O'Sullivan tezinde, 'vazgeçme sendromu'nda insan biyolojisi ile birlikte kültürel kodların da etkili olduğunu savunuyor. Çocukların başından beri yaşadığı güven hissinin bir anda endişeye ve korkuya dönüşmesi ise farkında olmadan zihinlerinde bazı yansımalara neden oldu. O'Sullivan bu durumu “Beden, zihnin sözcüsüdür” diyerek açıklıyor.
Yaşadığı bu süreçten sonra uyanan bir çocuk ise neler hissettiğini şu sözlerle anlatmıştı: "Okyanusun derinliklerinde, kırılgan duvarları olan cam bir kutunun içindeymiş gibi hissediyordum. Hareket ettiğimde camın kırılacağını ve bunun sonucunda da boğularak öleceğimi düşünüyordum."
'OLAĞAN DIŞI BİR DURUM'
Hastaların yaşadıkları garip durumların nedeninin fiziki olmadığını belirten uzmanlar, acı çekenlerin bu anlamda olağandışı bir durum yaşadığını belirtiyor. İngiltere'de tespit edilen vakaların yaklaşık yüzde 37'sinde, hastalarında neyin yanlış olduğu konusunda tam anlamıyla hiçbir fikri olmadığı tespit edildi.
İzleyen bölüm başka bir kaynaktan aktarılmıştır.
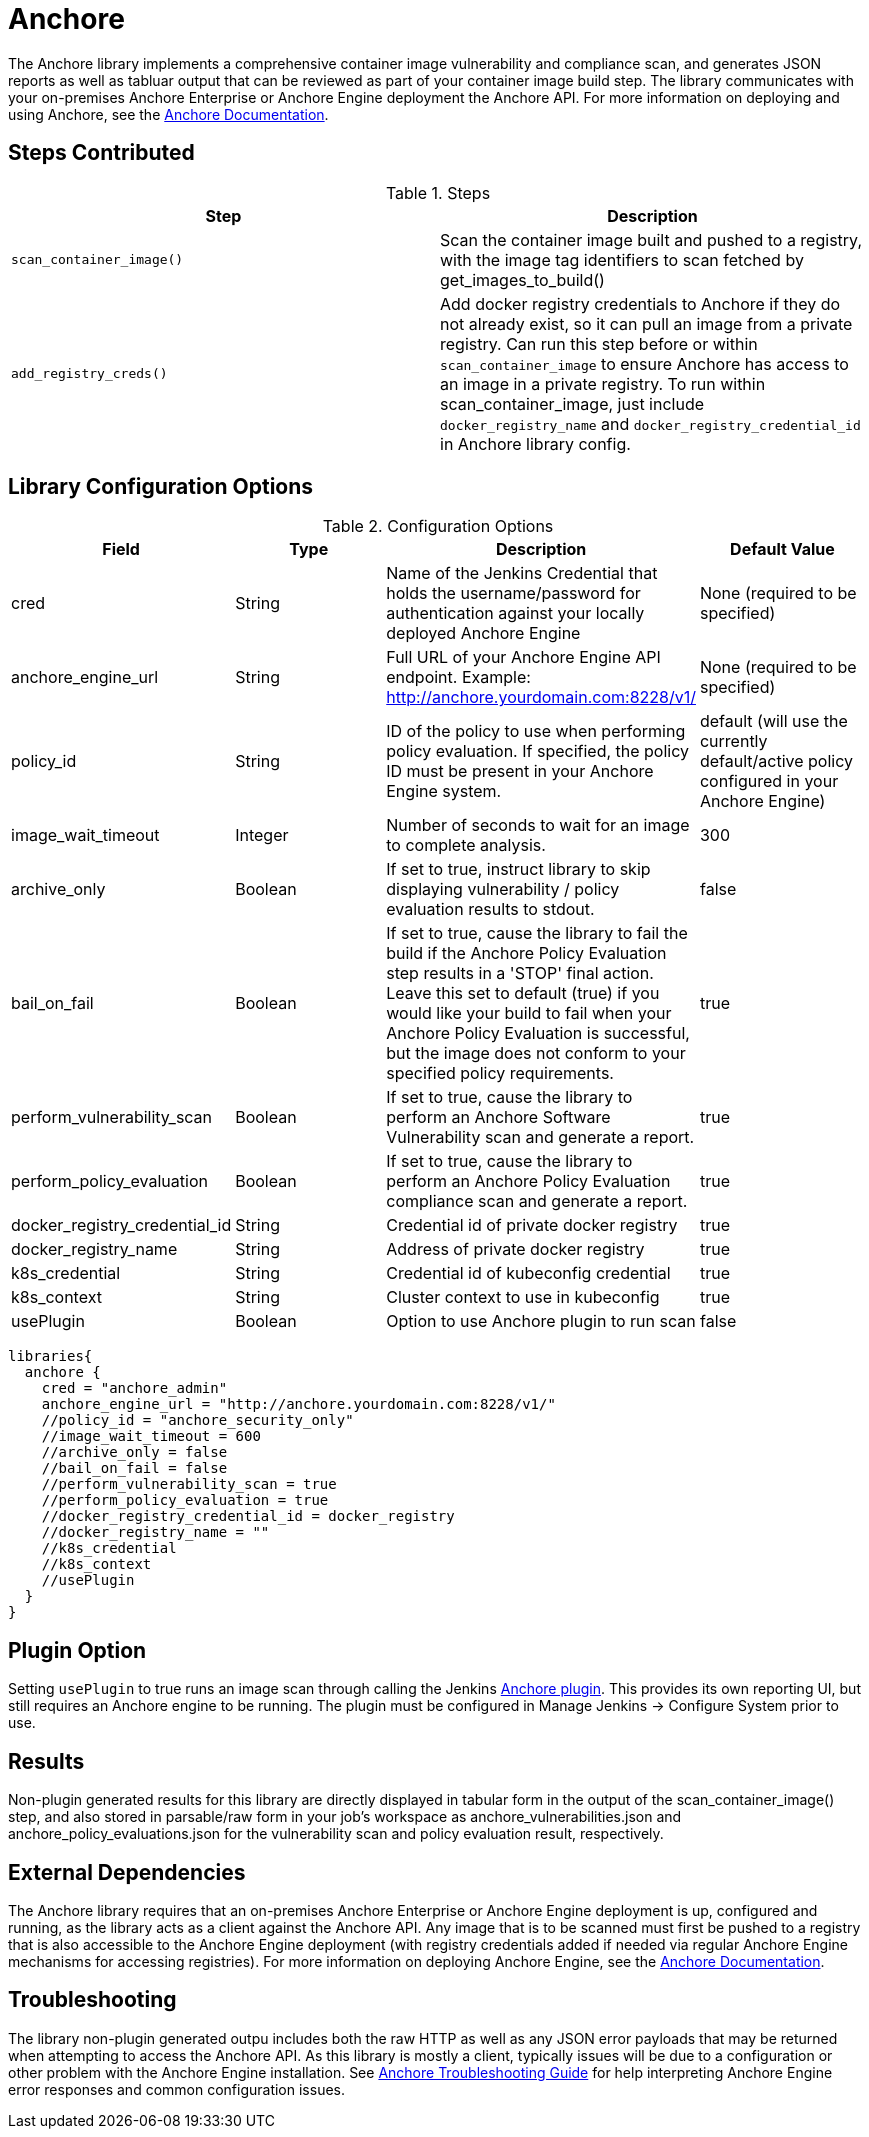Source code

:= Anchore

The Anchore library implements a comprehensive container image vulnerability and compliance scan, and generates JSON reports as well as tabluar output that can be reviewed as part of your container image build step.  The library communicates with your on-premises Anchore Enterprise or Anchore Engine deployment the Anchore API.  For more information on deploying and using Anchore, see the https://docs.anchore.com[Anchore Documentation].

== Steps Contributed

.Steps
|===
| *Step* | *Description* 

| ``scan_container_image()``
| Scan the container image built and pushed to a registry, with the image tag identifiers to scan fetched by get_images_to_build()

| ``add_registry_creds()``
| Add docker registry credentials to Anchore if they do not already exist, so it can pull an image from a private registry. Can run this step before or within `scan_container_image` to ensure Anchore has access to an image in a private registry. To run within scan_container_image, just include `docker_registry_name` and `docker_registry_credential_id` in Anchore library config.

|===

== Library Configuration Options

.Configuration Options
|===
| *Field* | *Type* | *Description* | *Default Value*

| cred
| String
| Name of the Jenkins Credential that holds the username/password for authentication against your locally deployed Anchore Engine
| None (required to be specified)

| anchore_engine_url
| String
| Full URL of your Anchore Engine API endpoint.  Example: http://anchore.yourdomain.com:8228/v1/
| None (required to be specified)

| policy_id
| String
| ID of the policy to use when performing policy evaluation.  If specified, the policy ID must be present in your Anchore Engine system.
| default (will use the currently default/active policy configured in your Anchore Engine)

| image_wait_timeout
| Integer
| Number of seconds to wait for an image to complete analysis.
| 300

| archive_only
| Boolean
| If set to true, instruct library to skip displaying vulnerability / policy evaluation results to stdout.
| false

| bail_on_fail
| Boolean
| If set to true, cause the library to fail the build if the Anchore Policy Evaluation step results in a 'STOP' final action.  Leave this set to default (true) if you would like your build to fail when your Anchore Policy Evaluation is successful, but the image does not conform to your specified policy requirements.
| true

| perform_vulnerability_scan
| Boolean
| If set to true, cause the library to perform an Anchore Software Vulnerability scan and generate a report.
| true

| perform_policy_evaluation
| Boolean
| If set to true, cause the library to perform an Anchore Policy Evaluation compliance scan and generate a report.
| true

| docker_registry_credential_id
| String
| Credential id of private docker registry
| true

| docker_registry_name
| String
| Address of private docker registry
| true

| k8s_credential
| String
| Credential id of kubeconfig credential
| true

| k8s_context
| String
| Cluster context to use in kubeconfig
| true

| usePlugin
| Boolean
| Option to use Anchore plugin to run scan
| false


|===


[source,groovy]
----
libraries{
  anchore {
    cred = "anchore_admin"
    anchore_engine_url = "http://anchore.yourdomain.com:8228/v1/"
    //policy_id = "anchore_security_only"
    //image_wait_timeout = 600
    //archive_only = false
    //bail_on_fail = false
    //perform_vulnerability_scan = true
    //perform_policy_evaluation = true
    //docker_registry_credential_id = docker_registry
    //docker_registry_name = ""
    //k8s_credential
    //k8s_context
    //usePlugin
  }
}
----

== Plugin Option

Setting `usePlugin` to true runs an image scan through calling the Jenkins https://plugins.jenkins.io/anchore-container-scanner/[Anchore plugin]. This provides its own reporting UI, but still requires an Anchore engine to be running. The plugin must be configured in Manage Jenkins -> Configure System prior to use.

== Results

Non-plugin generated results for this library are directly displayed in tabular form in the output of the scan_container_image() step, and also stored in parsable/raw form in your job's workspace as anchore_vulnerabilities.json and anchore_policy_evaluations.json for the vulnerability scan and policy evaluation result, respectively.

== External Dependencies 

The Anchore library requires that an on-premises Anchore Enterprise or Anchore Engine deployment is up, configured and running, as the library acts as a client against the Anchore API.  Any image that is to be scanned must first be pushed to a registry that is also accessible to the Anchore Engine deployment (with registry credentials added if needed via regular Anchore Engine mechanisms for accessing registries).  For more information on deploying Anchore Engine, see the https://docs.anchore.com[Anchore Documentation].

== Troubleshooting

The library non-plugin generated outpu includes both the raw HTTP as well as any JSON error payloads that may be returned when attempting to access the Anchore API.  As this library is mostly a client, typically issues will be due to a configuration or other problem with the Anchore Engine installation.  See https://docs.anchore.com/current/docs/troubleshooting/[Anchore Troubleshooting Guide] for help interpreting Anchore Engine error responses and common configuration issues.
Nörolog O'Sullivan ise psikomatik rahatsızlık yaşayan hastalara yönelik tedavilerin genellikle yetersiz ve yüzeysel olduğunu savunuyor.
PSİKOMATİK RAHATSIZLIK NEDİR?
Psikosomatik, psikolojik kökenli fiziksel hastalıklar için kullanılan adlandırma. Eski Yunancada "ruh" anlamına gelen "psyche" ile "beden" anlamına gelen "soma" kelimelerinin birleşmesinden türetildiği belirtiliyor.
Dert, tasa, keder, sıkıntı gibi psikolojik sorunlar özellikle içine kapanık insanlarda, bir müddet sonra sadece psikolojik bir sorun veya rahatsızlık olmakla kalmayıp vücudu da etkilemeye başlıyor. Kişi, davranışlarını ve hareketlerini kısmen kontrol edemez hale geliyor. Mide ya da karın ağrıları, yorgunluk, halsizlik, ciltte görülen egzama, sivilce ve sindirim sisteminde problemler ortaya çıkıyor.
Çocukluk veya ergenlik döneminde psikosomatik hastalıkların görülme olasılığı ise yetişkinlik dönemine oranla daha yüksek. Bunun yanında çocukluk döneminde yaşanan olumsuz bir olay veya durum da sonradan yüzeye çıkarak bu rahatsızlığa yol açabiliyor.